VTS have been used in patients with gastrointestinal, gynecologic, and urologic diseases, and it is proven safe and feasible with no increase in overall complication rates. However, studies involving VTS in bariatric surgery are very rare. Physiologically, morbidly obese patients have a higher intra-abdominal pressure at 2 to 3 times that of non-obese patients. Therefore, higher pressure of CO2 pneumoperitoneum may be required to create a well-exposed surgical view, which increase not only the risk of bradycardia and subcutaneous emphysema but also CO2 absorption by the patient and the value of EtCO2.[7, 10] Herati et al. showed that the use of the VTS significantly reduced CO2 absorption during laparoscopy renal surgery when compared with the standard trocar. However, there was no difference in bradycardia and EtCO2 regarding laparoscopic bariatric surgery in our study.

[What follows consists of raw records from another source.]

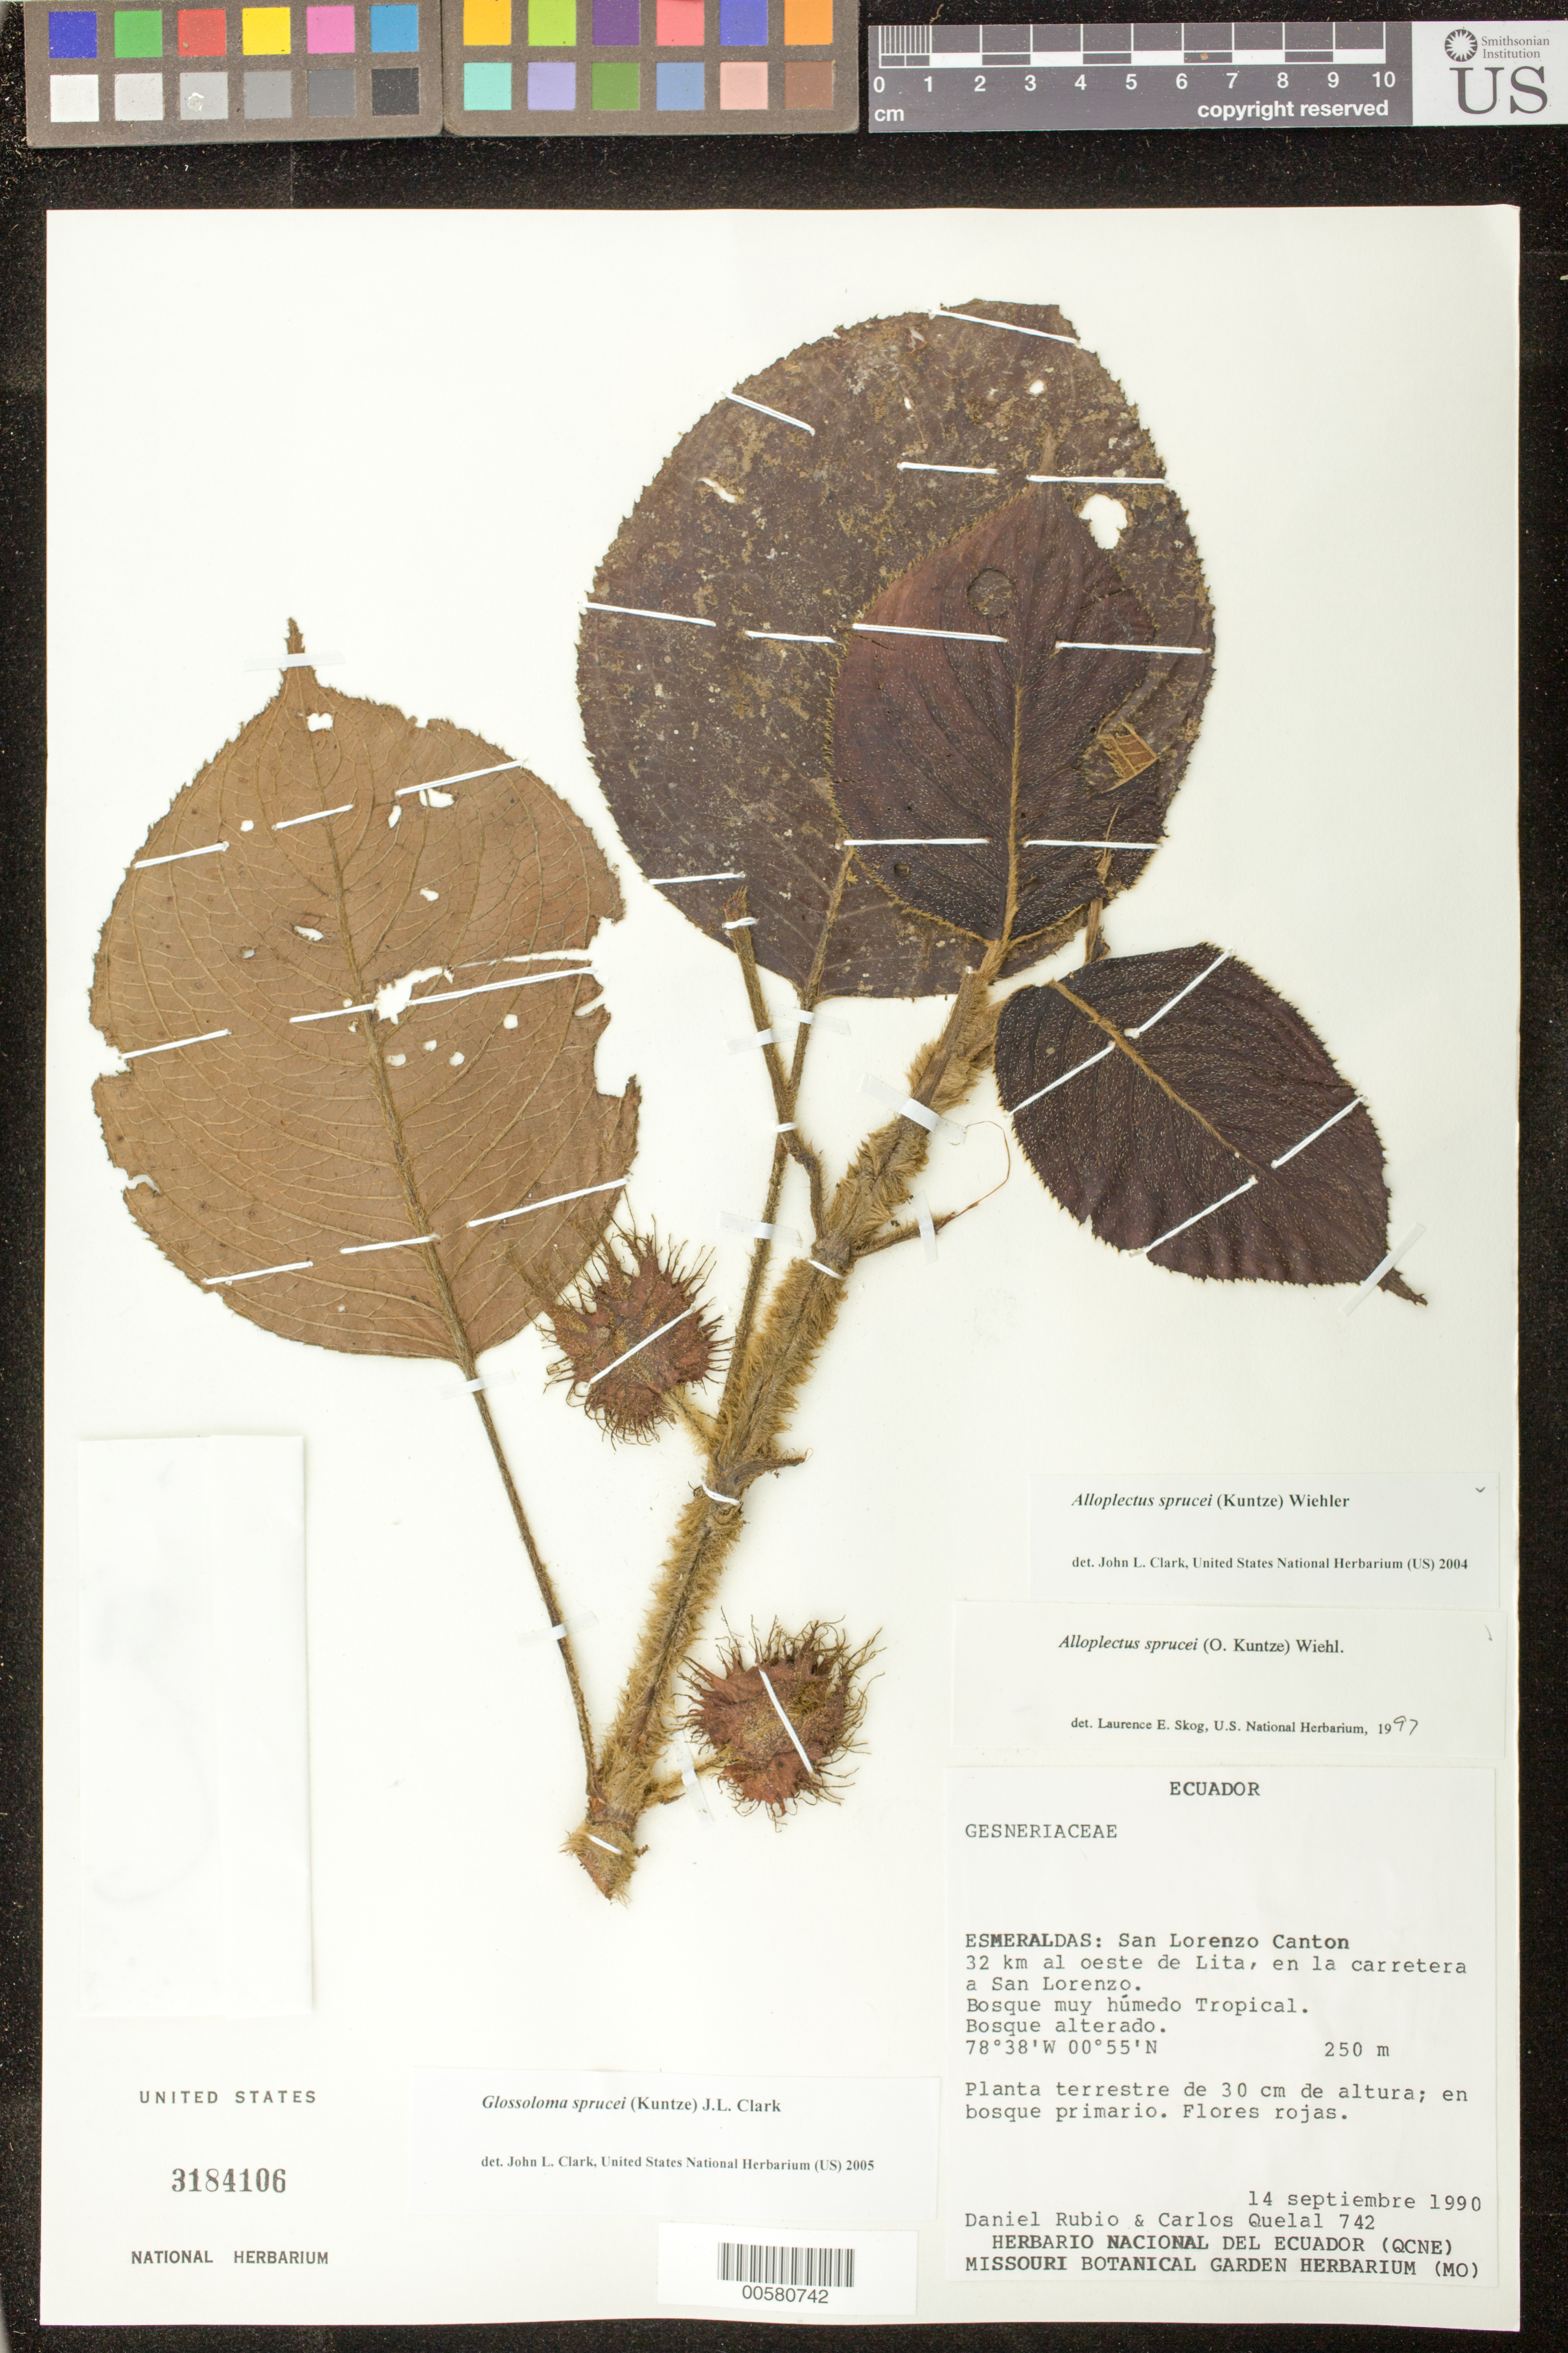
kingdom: Plantae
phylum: Tracheophyta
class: Magnoliopsida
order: Lamiales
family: Gesneriaceae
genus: Glossoloma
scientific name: Glossoloma sprucei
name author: (Kuntze) J.L. Clark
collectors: D. Rubio & C. Quelal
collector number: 742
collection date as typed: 14 Sep 1990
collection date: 1990-09-14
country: Ecuador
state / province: Esmeraldas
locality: San Lorenzo Canton. 32 km al oeste de Lita, en la carretera a San Lorenzo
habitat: Bosque muy húmedo Tropical; bosque alterado; en bosque primario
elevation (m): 250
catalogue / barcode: US 3184106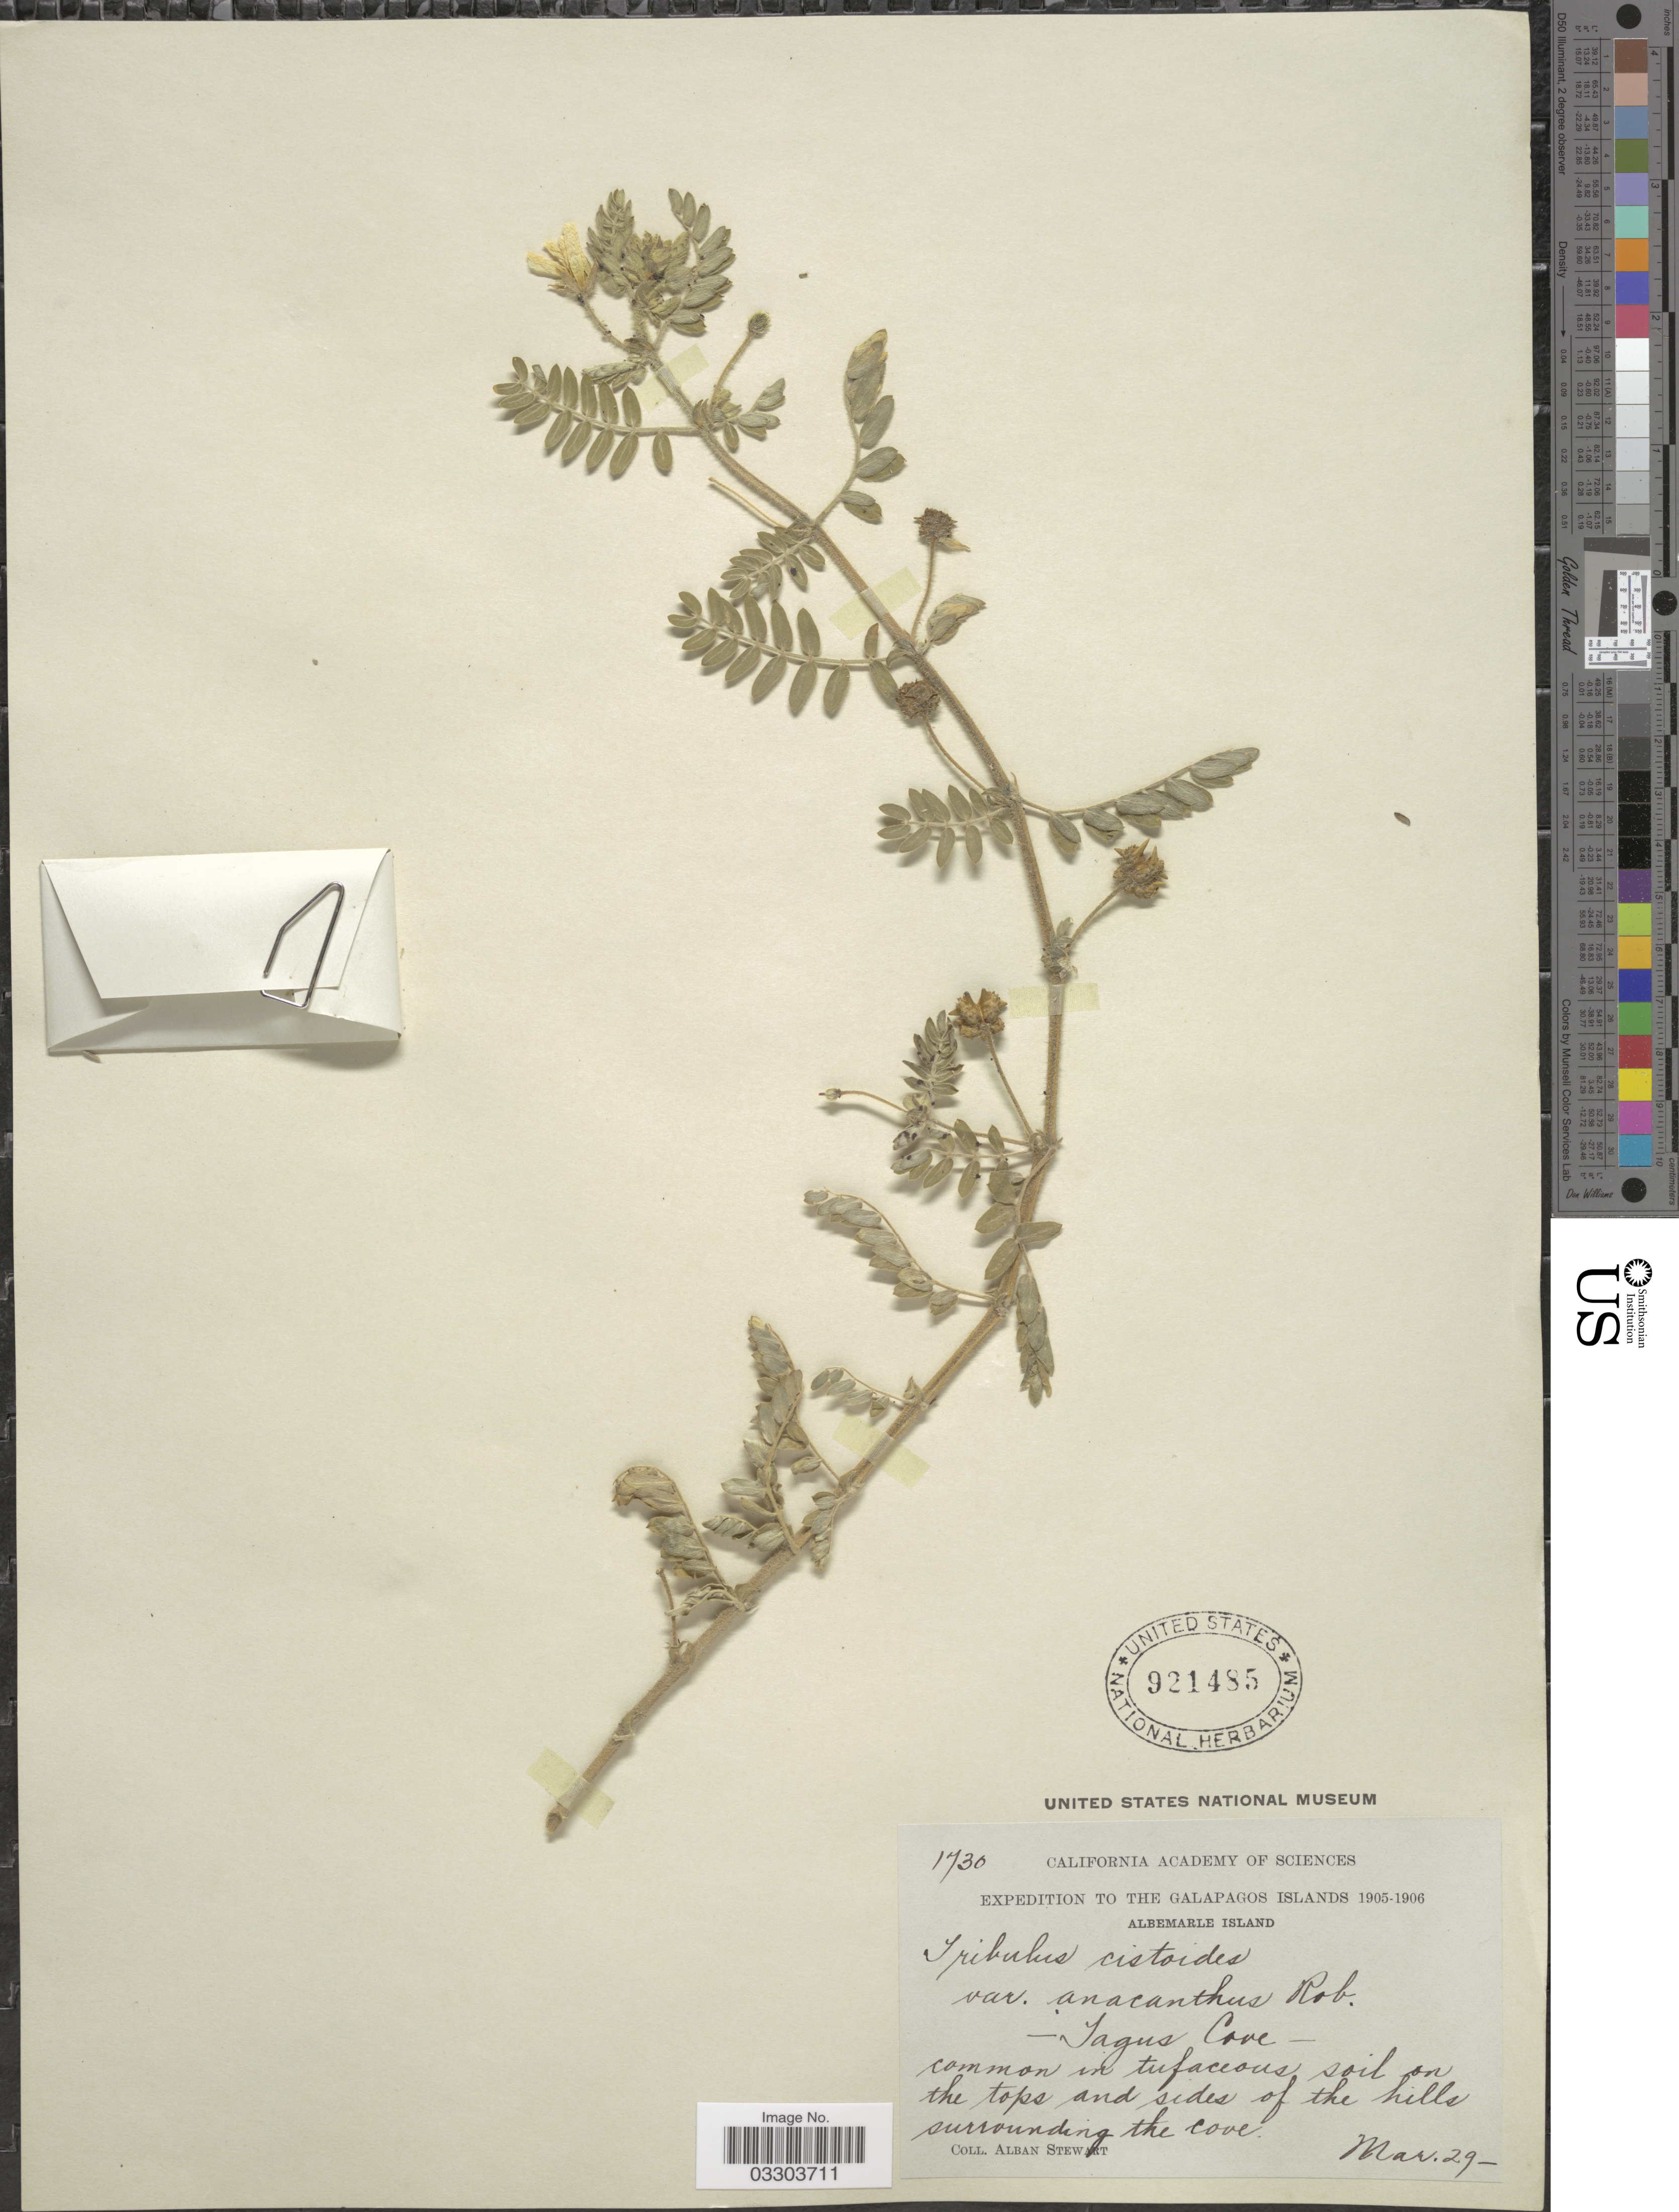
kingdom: Plantae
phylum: Tracheophyta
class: Magnoliopsida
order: Zygophyllales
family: Zygophyllaceae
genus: Tribulus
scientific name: Tribulus cistoides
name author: L.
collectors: A. Stewart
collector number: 1730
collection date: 1905-03-29/1906-03-29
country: Ecuador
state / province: Colón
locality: The Galapagos Islands. Albemarle Island. Tagus Cove.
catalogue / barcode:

VTS provides a stable pneumoperitoneum with continuous smoke extraction, allowing surgeons to focus on surgical details rather than being distracted by smoke-block visualization, smudged camera, or loss of insufflation. Theoretically, optimization of operative time is one of the advantages of VTS. However, a systemic review showed that the impact of VTS in terms of operative time was not significantly different for the majority of studies. Only four studies that investigated urologic surgeries such as prostatectomy or nephrectomy, including three robotic procedures and one laparoscopic procedure reported significantly shorter mean operative time of VTS than conventional trocar insufflation.[6, 11–13] This observed difference in operative time in various surgical fields may be due to the following reasons: (1) above-mentioned urologic surgeries require frequent instrument changes and (2) more intraoperative bleeding resulting in increased frequency of electrocautery and suction. These conditions highlight the role of VTS in keeping stable pneumoperitoneum and continuous smoke suction. In our study, as there was no significant difference in operative time between groups, we postulate that it may be related to less bleeding as in bariatric surgeries. Surgical field was easily maintained in both groups because suction and electrocautery were not frequently needed. Therefore, the effects of VTS on operative time and blood loss were not significant.
Despite no significant difference in operative time between groups in our study, a better visualization was noted in the VTS group especially when using energy devices. There was seldom sudden decrease of intra-abdominal pressure in the VTS group, which disrupted the surgical exposure and affected surgical performance. VTS enabled lower intra-abdominal pressure to perform laparoscopic surgery. However, a systematic review on gynecological surgery showed that low-pressure laparoscopic surgery was associated with decreased surgical field, which can increase the risk of complications.
Since VTS provides lower and more stable pressure of pneumoperitoneum, postoperative shoulder pain is another commonly discussed subject. Shoulder pain is a multifactorial symptom possibly related to the irritative effect of CO2 and diaphragmatic stretching. A systematic review on low-pressure versus standard-pressure pneumoperitoneum during laparoscopic cholecystectomy showed significant reductions in shoulder pain and analgesic requirements in low-pressure group. Sroussi et al. conducted a randomized controlled trial and reported that the incidence of shoulder pain was significantly lower in the VTS group. However, lower intra-abdominal pressure with 7 mmHg was used in VTS group compared to control group with 15 mmHg pneumoperitoneum. Another randomized controlled trial used equal intra-abdominal pressure (12 mmHg) in the VTS and control groups and revealed an unexpected result that the VTS group had higher shoulder pain. They assumed that it might be due to the constant pressure pneumoperitoneum compared to the standard insufflator where the pressure changes during some maneuvers such as suction. In our study, an equal intra-abdominal pressure (12 mmHg) was established. All the patients underwent the same strategy of using a low flow rate to induce pneumoperitoneum followed by a high-flow rate to maintain the pressure. This strategy can reduce the severity of shoulder pain, compared with continuous high-flow rate insufflation in laparoscopic cholecystectomy. There was no significant difference in the incidence and severity of shoulder pain between groups. However, the analgesic agents, which were routinely prescribed after surgery, may shade the real effects of VTS on shoulder pain.
The limitations of this study are the retrospective nature and relatively small number of patients. However, to the best of our knowledge, this is the first study on PubMed to compare VTS and SID in laparoscopic bariatric surgery. Large-scale, randomized control trials are needed to demonstrate the impact of VTS on operative time and patient outcomes in laparoscopic bariatric surgery.
In conclusion, bradycardia during insufflation, operative time, blood loss, and complications, as well as shoulder pain were not significantly different between VTS and SID groups in this study. The VTS group showed a better surgeon’s satisfaction on the surgical field visualization than the SID group.